Microsoft seeks to register EXCEL trademark 19 years after first use
After relying on its common law trademark rights for the past 19 years, Microsoft has finally decided to register its EXCEL mark. It filed an application in April of this year and a November status check revealed that the application has been approved for publication for opposition.
Microsoft first introduced its Excel spreadsheet program in 1985. Since then, Excel has surpassed all other spreadsheet programs to become the standard spreadsheet with an estimated 90% market share.
One can only speculate why Microsoft chose the registration path in protecting its rights in the EXCEL mark. It may be in reaction to the increasing number of companies using the term 'Excel' in their product marks. (Curiously, however, two earlier-filed Microsoft applications to register the EXCEL.NET mark in connection with a host of computer services and software - both filed on an intent-to-use basis on June 21 2000 - have been suspended from further action.) For example, a New York software provider named Savvysoft released in June of this year a program called TurboExcel. Savvysoft's website describes its TurboExcel product as:
"a groundbreaking Excel-based robotic programmer that lets you write programs in C++ using only an Excel spreadsheet. TurboExcel secures your Excel spreadsheets, runs them up to 300 times faster, and makes them instantly portable."

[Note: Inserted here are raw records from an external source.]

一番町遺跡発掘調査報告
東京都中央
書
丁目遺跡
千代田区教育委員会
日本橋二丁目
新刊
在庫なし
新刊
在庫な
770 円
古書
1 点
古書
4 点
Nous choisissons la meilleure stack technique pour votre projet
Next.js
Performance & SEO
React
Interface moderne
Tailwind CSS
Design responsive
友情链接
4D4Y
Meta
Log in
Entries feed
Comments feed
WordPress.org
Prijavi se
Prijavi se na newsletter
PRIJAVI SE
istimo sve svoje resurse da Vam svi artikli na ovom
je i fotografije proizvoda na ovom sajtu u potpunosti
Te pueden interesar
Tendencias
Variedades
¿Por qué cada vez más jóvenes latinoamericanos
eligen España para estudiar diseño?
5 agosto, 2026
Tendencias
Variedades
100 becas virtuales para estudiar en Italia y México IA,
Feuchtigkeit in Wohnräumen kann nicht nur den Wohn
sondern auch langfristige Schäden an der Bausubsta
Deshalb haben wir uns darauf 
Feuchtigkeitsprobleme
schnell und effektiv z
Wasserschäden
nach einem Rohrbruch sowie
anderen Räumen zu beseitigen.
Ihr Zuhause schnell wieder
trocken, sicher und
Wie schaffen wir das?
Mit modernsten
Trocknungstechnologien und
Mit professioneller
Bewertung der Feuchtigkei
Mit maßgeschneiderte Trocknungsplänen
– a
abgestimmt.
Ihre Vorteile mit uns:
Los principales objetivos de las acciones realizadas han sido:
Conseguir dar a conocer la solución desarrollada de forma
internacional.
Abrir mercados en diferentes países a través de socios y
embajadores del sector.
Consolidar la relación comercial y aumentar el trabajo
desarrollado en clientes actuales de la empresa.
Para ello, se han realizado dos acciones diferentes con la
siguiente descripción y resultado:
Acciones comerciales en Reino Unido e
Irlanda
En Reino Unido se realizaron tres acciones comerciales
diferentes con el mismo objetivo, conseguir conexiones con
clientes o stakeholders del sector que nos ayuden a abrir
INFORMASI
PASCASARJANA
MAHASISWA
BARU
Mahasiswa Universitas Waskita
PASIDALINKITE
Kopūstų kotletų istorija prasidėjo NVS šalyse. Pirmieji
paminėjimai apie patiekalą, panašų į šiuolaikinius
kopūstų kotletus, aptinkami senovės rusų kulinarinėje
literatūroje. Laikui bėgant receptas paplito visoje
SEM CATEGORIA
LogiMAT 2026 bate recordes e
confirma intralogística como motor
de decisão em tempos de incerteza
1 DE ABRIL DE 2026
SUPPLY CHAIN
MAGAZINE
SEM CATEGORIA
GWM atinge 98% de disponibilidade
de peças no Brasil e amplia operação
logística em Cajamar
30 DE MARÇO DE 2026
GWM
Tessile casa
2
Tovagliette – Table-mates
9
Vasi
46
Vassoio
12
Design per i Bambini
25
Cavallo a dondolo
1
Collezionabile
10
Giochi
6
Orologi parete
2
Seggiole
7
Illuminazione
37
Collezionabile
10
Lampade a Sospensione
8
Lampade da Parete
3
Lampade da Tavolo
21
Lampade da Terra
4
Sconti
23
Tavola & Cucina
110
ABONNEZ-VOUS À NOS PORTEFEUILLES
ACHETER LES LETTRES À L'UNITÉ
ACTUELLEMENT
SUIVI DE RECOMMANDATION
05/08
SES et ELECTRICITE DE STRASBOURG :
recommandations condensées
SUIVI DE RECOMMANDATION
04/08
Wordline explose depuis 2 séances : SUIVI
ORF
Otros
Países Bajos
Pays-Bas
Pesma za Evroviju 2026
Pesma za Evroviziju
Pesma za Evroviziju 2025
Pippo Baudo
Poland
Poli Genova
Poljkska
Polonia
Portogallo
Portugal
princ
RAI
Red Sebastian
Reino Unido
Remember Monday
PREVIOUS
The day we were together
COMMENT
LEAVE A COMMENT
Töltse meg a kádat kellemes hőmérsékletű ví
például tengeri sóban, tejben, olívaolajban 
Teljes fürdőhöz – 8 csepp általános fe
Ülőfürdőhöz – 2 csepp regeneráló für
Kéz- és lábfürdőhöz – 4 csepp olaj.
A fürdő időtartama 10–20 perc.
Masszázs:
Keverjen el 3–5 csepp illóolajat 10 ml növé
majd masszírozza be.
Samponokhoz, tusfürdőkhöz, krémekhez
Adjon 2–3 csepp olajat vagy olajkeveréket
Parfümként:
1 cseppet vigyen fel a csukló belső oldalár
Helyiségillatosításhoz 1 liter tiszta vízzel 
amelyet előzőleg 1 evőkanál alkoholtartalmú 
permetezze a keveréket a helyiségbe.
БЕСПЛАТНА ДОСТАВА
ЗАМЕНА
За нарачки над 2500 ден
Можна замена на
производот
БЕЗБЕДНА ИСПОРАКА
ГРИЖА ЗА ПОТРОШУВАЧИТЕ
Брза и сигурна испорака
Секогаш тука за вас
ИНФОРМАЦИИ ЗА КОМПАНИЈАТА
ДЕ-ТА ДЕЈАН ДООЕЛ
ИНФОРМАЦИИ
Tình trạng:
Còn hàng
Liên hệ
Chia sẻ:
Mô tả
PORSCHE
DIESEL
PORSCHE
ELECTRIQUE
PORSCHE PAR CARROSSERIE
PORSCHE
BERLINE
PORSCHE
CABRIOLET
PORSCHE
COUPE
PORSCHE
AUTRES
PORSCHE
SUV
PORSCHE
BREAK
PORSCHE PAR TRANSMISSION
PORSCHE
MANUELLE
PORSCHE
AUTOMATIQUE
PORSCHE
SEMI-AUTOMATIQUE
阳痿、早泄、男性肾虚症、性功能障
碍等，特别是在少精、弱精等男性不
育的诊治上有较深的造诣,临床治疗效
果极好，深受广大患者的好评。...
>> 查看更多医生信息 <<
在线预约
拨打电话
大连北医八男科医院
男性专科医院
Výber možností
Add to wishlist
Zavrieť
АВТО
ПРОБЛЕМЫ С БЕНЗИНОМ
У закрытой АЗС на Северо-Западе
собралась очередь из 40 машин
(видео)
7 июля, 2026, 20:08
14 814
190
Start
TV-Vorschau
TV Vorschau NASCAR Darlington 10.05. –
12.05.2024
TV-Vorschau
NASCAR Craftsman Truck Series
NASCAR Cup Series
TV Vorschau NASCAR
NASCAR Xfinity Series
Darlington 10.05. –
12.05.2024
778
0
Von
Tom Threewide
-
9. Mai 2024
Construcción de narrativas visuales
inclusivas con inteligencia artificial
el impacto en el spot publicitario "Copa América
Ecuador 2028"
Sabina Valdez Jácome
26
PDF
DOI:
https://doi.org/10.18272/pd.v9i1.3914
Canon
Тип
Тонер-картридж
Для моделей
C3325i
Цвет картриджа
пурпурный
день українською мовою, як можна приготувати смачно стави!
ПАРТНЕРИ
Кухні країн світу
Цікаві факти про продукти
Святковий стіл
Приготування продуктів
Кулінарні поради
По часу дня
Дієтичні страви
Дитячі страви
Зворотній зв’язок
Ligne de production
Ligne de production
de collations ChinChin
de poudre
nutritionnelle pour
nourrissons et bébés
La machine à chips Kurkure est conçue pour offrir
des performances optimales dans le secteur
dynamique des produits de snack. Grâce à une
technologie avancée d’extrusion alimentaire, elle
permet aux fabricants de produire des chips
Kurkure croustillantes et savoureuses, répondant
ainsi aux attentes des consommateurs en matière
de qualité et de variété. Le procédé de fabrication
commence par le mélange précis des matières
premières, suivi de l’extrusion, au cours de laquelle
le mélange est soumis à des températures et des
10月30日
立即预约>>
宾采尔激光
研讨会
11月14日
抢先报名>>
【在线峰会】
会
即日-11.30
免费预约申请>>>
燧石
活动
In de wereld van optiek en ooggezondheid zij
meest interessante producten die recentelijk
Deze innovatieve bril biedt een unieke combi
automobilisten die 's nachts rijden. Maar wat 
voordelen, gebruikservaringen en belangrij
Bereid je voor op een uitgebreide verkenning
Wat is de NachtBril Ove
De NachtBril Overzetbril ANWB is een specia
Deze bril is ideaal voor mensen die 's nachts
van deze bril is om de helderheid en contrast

A spokesperson for Microsoft announced that the company sent a cease and desist letter to Savvysoft demanding that it change its product's name as well as to a number of other undisclosed companies using the EXCEL mark.
According to a Savvysoft spokesperson, the company believes that Microsoft is going after it not because of the EXCEL mark, but because Savvysoft's software program allows users to convert Excel spreadsheets into different formats and run them on the Linux operating system, a rival to Microsoft's Windows system. Microsoft denies this.
Microsoft's experience with its EXCEL mark serves as a practical reminder to companies: (i) to carefully weigh the benefits of federally registering their marks as opposed to relying on common law rights when developing their trademark portfolios; and (ii) of the necessity of vigilantly policing their marks so as to prevent them becoming diluted or, even worse, generic.